Keep only the lines that hold the string "Page", filtering out the rest of the entries below.

━━━━━ Records for this exercise ━━━━━

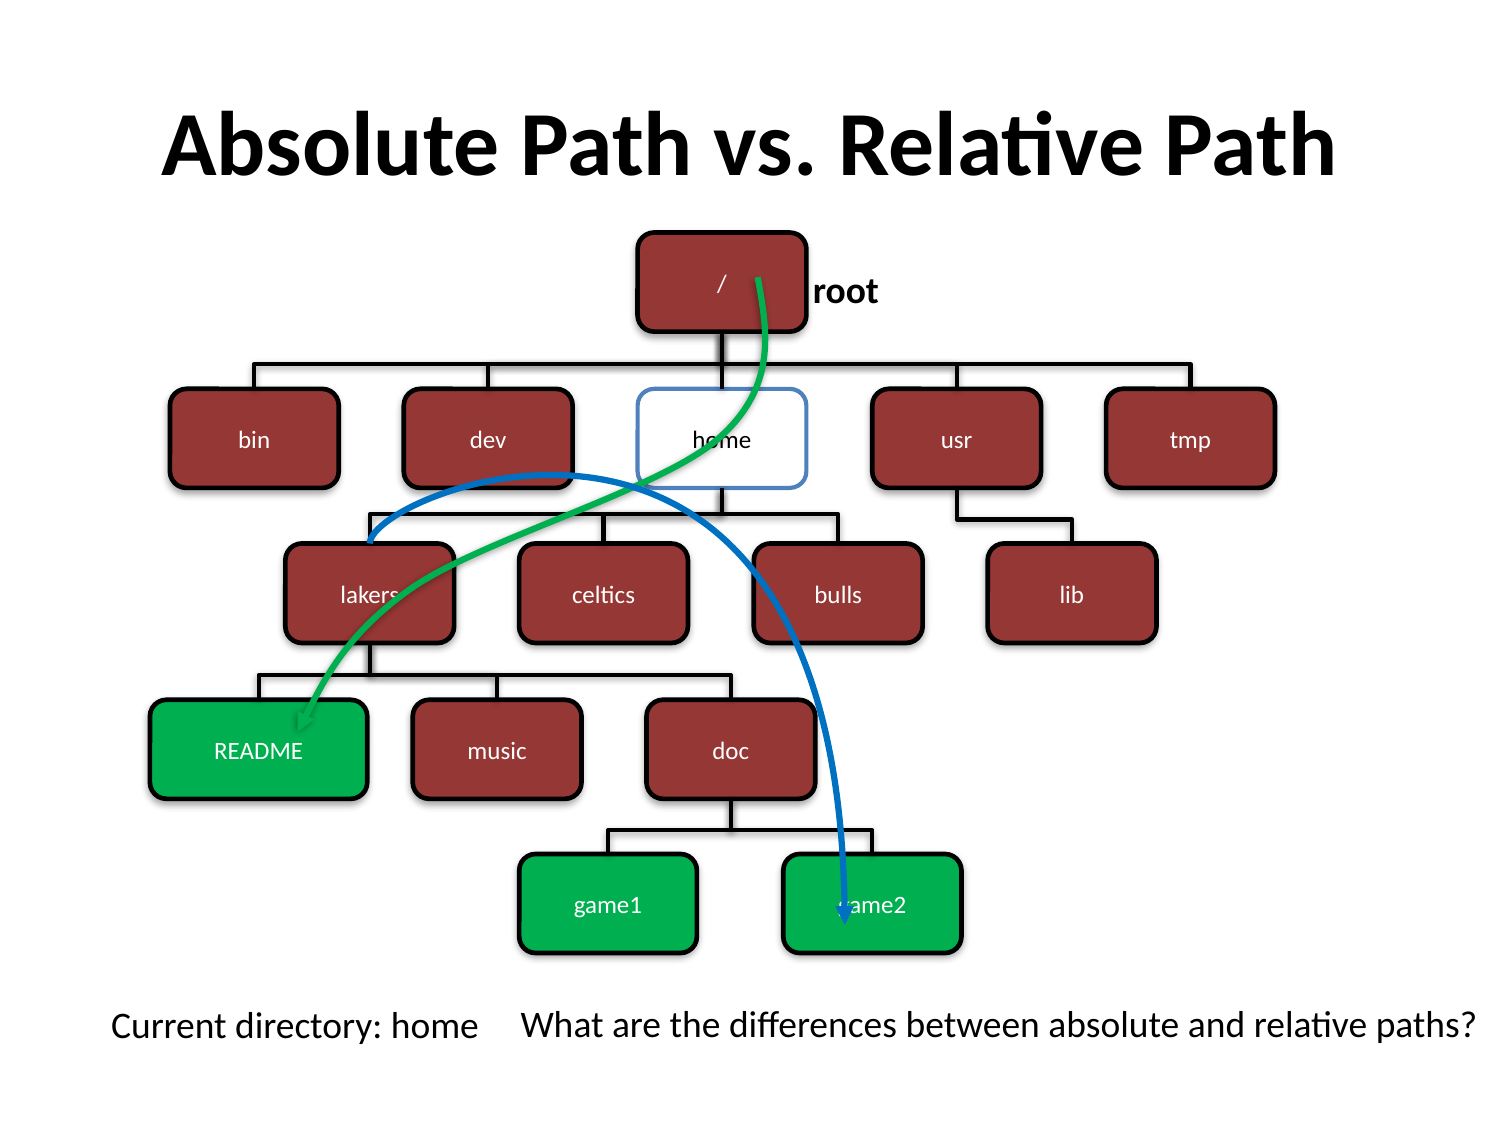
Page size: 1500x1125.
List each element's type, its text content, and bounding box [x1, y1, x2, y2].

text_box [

━━━━━
━━━━━ Records for this exercise ━━━━━

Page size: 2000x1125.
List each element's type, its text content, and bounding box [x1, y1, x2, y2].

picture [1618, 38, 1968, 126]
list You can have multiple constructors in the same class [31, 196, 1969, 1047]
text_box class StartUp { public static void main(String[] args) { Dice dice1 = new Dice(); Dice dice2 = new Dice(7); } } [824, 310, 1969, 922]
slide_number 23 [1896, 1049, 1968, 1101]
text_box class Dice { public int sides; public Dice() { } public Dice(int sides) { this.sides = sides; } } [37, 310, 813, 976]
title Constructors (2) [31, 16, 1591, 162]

━━━━━
━━━━━ Records for this exercise ━━━━━

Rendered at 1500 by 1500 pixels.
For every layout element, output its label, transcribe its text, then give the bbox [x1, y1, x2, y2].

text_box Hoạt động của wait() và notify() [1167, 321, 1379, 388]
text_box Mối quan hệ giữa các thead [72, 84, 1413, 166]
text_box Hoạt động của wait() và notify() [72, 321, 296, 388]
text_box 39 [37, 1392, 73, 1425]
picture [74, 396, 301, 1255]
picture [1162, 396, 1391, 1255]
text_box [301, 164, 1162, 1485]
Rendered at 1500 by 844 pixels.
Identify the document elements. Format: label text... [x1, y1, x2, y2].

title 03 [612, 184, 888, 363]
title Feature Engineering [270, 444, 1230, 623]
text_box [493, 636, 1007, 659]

━━━━━

→ **Result**
Page size: 1500x1125.
Page size: 2000x1125.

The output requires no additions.